Back in May last year I wrote a fairly technical post about database clean up. This post is a follow-up providing some stats about the ongoing results of the work that people have done to improve the quality of our database. We've been looking at the "health" of our bibliographic database & I thought I'd provide you with a few of the stats from this work & also provide some context for the stats.
We started building our consortium in May 2012, with the last library joining the consortium in September 2014. During this period we merged the bib records of 80 different LMS databases into the OneCard database. While we tried to do a "match and merge" when importing the records from each separate LMS, inevitably different local cataloguing conventions and other issues prevented us from having a "clean" database with perfect matches of all bib records. In fact the process resulted in a significant issue where we generated multiple records for the same title.
Over the last few years there have been several "blitzes" where staff from many libraries have contributed to merging records for the same title into a single bib record. These blitzes have tackled areas of the database where any automated procedures cannot merge records. However we have also worked with SirsiDynix to run various automated scripts which have had a significant impact on reducing the number of duplicate records.
The result of all of this work is really very positive - even if there is more work to do. Below are some statistics from 2014 until now:
We started with 1,154,576 bib records, and these have been reduced to 960,989 - a reduction of 193,587 - or approximately a 16.8% reduction. And it needs to be noted that during this period we kept adding new bib records for all of the new titles we purchased. This is reflected in the number of items in the database. We started 3,909,921 items, and this has reduced ever so slightly to 3,887,175. So we're got about the same number of items, but considerably fewer bib records.

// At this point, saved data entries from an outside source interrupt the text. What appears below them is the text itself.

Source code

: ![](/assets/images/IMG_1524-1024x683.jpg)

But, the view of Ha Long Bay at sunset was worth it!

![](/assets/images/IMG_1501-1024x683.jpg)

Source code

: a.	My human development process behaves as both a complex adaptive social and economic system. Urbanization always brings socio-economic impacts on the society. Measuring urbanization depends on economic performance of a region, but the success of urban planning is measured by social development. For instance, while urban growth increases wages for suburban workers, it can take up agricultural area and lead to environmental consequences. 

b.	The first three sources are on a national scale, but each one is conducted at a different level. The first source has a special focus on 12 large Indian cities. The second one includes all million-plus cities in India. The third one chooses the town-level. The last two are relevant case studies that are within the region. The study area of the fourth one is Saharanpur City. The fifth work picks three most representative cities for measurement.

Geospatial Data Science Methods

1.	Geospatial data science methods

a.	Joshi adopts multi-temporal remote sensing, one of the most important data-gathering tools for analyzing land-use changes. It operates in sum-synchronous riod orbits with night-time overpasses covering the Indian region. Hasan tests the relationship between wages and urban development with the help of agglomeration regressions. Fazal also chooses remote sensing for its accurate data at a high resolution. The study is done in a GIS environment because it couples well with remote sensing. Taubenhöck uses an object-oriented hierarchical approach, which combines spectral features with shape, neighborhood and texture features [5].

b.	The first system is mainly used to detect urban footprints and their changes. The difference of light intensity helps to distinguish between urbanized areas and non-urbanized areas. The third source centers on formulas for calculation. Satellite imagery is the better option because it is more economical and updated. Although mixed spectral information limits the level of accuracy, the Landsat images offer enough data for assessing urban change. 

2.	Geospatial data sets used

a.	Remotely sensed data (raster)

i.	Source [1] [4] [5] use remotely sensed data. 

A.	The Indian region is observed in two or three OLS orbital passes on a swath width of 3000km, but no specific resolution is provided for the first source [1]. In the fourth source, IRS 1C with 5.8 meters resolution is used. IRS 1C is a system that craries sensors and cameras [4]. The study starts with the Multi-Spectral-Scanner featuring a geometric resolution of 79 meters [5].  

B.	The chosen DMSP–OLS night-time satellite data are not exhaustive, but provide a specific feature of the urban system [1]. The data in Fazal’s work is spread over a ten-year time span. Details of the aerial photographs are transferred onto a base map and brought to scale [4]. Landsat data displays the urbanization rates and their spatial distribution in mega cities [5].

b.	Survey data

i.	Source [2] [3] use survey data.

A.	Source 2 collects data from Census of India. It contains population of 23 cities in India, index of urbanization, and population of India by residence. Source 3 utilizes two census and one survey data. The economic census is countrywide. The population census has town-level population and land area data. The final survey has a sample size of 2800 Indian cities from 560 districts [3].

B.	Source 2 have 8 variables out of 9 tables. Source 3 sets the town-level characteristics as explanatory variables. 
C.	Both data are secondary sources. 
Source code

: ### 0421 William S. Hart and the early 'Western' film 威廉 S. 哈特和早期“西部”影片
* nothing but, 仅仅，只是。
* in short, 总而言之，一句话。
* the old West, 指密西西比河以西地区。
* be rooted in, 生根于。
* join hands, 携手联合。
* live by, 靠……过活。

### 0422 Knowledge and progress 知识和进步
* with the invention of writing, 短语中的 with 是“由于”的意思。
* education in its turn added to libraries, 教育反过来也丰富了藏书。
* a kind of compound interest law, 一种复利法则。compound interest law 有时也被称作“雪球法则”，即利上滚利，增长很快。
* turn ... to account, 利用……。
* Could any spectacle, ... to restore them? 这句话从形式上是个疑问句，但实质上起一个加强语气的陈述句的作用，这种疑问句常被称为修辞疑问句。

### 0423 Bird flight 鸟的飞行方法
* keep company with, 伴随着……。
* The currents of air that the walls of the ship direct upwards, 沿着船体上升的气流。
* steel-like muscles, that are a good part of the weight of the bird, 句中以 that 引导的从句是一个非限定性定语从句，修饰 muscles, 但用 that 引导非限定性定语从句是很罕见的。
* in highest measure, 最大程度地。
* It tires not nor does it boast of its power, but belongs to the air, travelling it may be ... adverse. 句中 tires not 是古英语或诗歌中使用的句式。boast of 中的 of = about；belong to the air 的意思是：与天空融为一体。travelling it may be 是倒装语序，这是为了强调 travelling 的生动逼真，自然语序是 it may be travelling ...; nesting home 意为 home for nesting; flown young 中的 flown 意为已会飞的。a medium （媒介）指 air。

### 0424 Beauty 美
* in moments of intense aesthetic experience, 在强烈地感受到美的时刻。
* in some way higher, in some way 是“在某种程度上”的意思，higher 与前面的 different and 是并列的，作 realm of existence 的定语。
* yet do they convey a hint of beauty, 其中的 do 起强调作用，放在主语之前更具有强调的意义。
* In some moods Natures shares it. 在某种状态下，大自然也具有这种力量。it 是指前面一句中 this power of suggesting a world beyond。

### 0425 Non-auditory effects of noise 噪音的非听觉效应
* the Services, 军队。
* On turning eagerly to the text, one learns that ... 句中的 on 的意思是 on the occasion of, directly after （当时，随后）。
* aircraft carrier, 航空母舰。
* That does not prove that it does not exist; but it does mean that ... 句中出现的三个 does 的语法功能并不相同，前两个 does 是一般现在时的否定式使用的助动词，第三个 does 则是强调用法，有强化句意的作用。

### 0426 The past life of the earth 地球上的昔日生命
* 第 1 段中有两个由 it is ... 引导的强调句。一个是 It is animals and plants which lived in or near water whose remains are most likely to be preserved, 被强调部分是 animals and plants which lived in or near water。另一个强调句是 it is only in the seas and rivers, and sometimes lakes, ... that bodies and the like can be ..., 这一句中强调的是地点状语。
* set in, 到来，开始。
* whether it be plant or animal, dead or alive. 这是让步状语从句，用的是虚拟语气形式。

This change is reflected in another stat that the team uses to measure change - which is the average number of items attached to each bib record. this figure has increased from 3.39 to 4.04. This mayn't seem like a large increase, but over a database of our size this is a considerable achievement.
And finally - we've had an internal KPI of reducing and sustaining the number of duplicate bib records to below 5%. This figure was set as a target when we identified that there were 13.7% of records that were duplicates. All the work across the network has got us to almost reaching this first target. It currently sits at 5.4% - so a huge improvement over a relatively short period of time.
All of these stats are great in measuring how improved our database has become, but in reality they're a means to several ends - the customer experience and efficient service provision. Reducing the number of bib records the customer has to wade through is important. It is also important that when a customer places a hold on a bib record that they have access to all of the items in the network as they're all attached to a single bib record. And likewise, from libraries' point of view we want to be shipping the 1st available copy, rather than choosing from an incomplete list of items attached to one of several bib records.
There is obviously more work to do in this area & PLS will work with libraries to continue to improve the user experience as well as the efficiency of the system. We will keep you posted as we continue to progress these changes.